• **TRY IT**: Write out all the data below exactly.

• **STORED DATA**:
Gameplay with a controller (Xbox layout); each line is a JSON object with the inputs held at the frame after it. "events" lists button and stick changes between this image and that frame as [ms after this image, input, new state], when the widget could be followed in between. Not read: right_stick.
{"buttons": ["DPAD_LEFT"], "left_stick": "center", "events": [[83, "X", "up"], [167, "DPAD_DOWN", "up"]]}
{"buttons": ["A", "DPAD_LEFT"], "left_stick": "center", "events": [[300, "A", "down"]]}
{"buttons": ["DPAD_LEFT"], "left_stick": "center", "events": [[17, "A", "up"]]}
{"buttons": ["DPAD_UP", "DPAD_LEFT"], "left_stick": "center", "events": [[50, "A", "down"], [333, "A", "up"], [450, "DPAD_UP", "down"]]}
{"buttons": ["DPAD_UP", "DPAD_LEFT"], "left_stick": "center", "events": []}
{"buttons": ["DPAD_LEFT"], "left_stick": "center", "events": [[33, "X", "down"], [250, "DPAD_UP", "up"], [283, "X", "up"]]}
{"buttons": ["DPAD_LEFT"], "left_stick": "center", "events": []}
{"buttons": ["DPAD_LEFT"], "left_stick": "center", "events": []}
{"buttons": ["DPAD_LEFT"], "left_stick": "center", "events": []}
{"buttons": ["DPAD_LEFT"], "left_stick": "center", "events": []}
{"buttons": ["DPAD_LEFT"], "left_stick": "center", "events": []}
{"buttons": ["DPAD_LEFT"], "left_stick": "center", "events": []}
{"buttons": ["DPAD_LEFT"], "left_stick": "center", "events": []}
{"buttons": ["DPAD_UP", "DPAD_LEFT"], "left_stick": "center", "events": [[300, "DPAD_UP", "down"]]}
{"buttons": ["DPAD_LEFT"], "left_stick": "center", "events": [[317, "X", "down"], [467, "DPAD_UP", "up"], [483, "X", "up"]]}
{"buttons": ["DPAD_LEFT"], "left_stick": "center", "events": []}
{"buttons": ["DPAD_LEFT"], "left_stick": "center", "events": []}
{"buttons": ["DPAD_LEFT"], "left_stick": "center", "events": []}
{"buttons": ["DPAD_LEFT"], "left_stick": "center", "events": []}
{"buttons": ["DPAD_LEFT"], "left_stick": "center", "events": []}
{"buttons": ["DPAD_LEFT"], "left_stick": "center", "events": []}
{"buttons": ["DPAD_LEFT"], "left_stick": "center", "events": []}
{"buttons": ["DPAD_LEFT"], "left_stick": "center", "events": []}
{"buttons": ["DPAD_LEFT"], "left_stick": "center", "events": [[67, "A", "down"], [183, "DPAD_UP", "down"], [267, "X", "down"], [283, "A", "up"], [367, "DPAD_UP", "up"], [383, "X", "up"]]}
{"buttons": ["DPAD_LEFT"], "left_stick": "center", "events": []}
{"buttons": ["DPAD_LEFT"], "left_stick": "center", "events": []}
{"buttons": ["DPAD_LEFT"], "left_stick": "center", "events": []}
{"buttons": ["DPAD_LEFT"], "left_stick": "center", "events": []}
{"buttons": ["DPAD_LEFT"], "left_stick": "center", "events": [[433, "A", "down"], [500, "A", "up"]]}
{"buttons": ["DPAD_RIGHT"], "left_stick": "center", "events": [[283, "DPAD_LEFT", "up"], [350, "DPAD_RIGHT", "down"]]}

• **SOLUTION**:
Gameplay with a controller (Xbox layout); each line is a JSON object with the inputs held at the frame after it. "events" lists button and stick changes between this image and that frame as [ms after this image, input, new state], when the widget could be followed in between. Not read: right_stick.
{"buttons": ["DPAD_LEFT"], "left_stick": "center", "events": [[83, "X", "up"], [167, "DPAD_DOWN", "up"]]}
{"buttons": ["A", "DPAD_LEFT"], "left_stick": "center", "events": [[300, "A", "down"]]}
{"buttons": ["DPAD_LEFT"], "left_stick": "center", "events": [[17, "A", "up"]]}
{"buttons": ["DPAD_UP", "DPAD_LEFT"], "left_stick": "center", "events": [[50, "A", "down"], [333, "A", "up"], [450, "DPAD_UP", "down"]]}
{"buttons": ["DPAD_UP", "DPAD_LEFT"], "left_stick": "center", "events": []}
{"buttons": ["DPAD_LEFT"], "left_stick": "center", "events": [[33, "X", "down"], [250, "DPAD_UP", "up"], [283, "X", "up"]]}
{"buttons": ["DPAD_LEFT"], "left_stick": "center", "events": []}
{"buttons": ["DPAD_LEFT"], "left_stick": "center", "events": []}
{"buttons": ["DPAD_LEFT"], "left_stick": "center", "events": []}
{"buttons": ["DPAD_LEFT"], "left_stick": "center", "events": []}
{"buttons": ["DPAD_LEFT"], "left_stick": "center", "events": []}
{"buttons": ["DPAD_LEFT"], "left_stick": "center", "events": []}
{"buttons": ["DPAD_LEFT"], "left_stick": "center", "events": []}
{"buttons": ["DPAD_UP", "DPAD_LEFT"], "left_stick": "center", "events": [[300, "DPAD_UP", "down"]]}
{"buttons": ["DPAD_LEFT"], "left_stick": "center", "events": [[317, "X", "down"], [467, "DPAD_UP", "up"], [483, "X", "up"]]}
{"buttons": ["DPAD_LEFT"], "left_stick": "center", "events": []}
{"buttons": ["DPAD_LEFT"], "left_stick": "center", "events": []}
{"buttons": ["DPAD_LEFT"], "left_stick": "center", "events": []}
{"buttons": ["DPAD_LEFT"], "left_stick": "center", "events": []}
{"buttons": ["DPAD_LEFT"], "left_stick": "center", "events": []}
{"buttons": ["DPAD_LEFT"], "left_stick": "center", "events": []}
{"buttons": ["DPAD_LEFT"], "left_stick": "center", "events": []}
{"buttons": ["DPAD_LEFT"], "left_stick": "center", "events": []}
{"buttons": ["DPAD_LEFT"], "left_stick": "center", "events": [[67, "A", "down"], [183, "DPAD_UP", "down"], [267, "X", "down"], [283, "A", "up"], [367, "DPAD_UP", "up"], [383, "X", "up"]]}
{"buttons": ["DPAD_LEFT"], "left_stick": "center", "events": []}
{"buttons": ["DPAD_LEFT"], "left_stick": "center", "events": []}
{"buttons": ["DPAD_LEFT"], "left_stick": "center", "events": []}
{"buttons": ["DPAD_LEFT"], "left_stick": "center", "events": []}
{"buttons": ["DPAD_LEFT"], "left_stick": "center", "events": [[433, "A", "down"], [500, "A", "up"]]}
{"buttons": ["DPAD_RIGHT"], "left_stick": "center", "events": [[283, "DPAD_LEFT", "up"], [350, "DPAD_RIGHT", "down"]]}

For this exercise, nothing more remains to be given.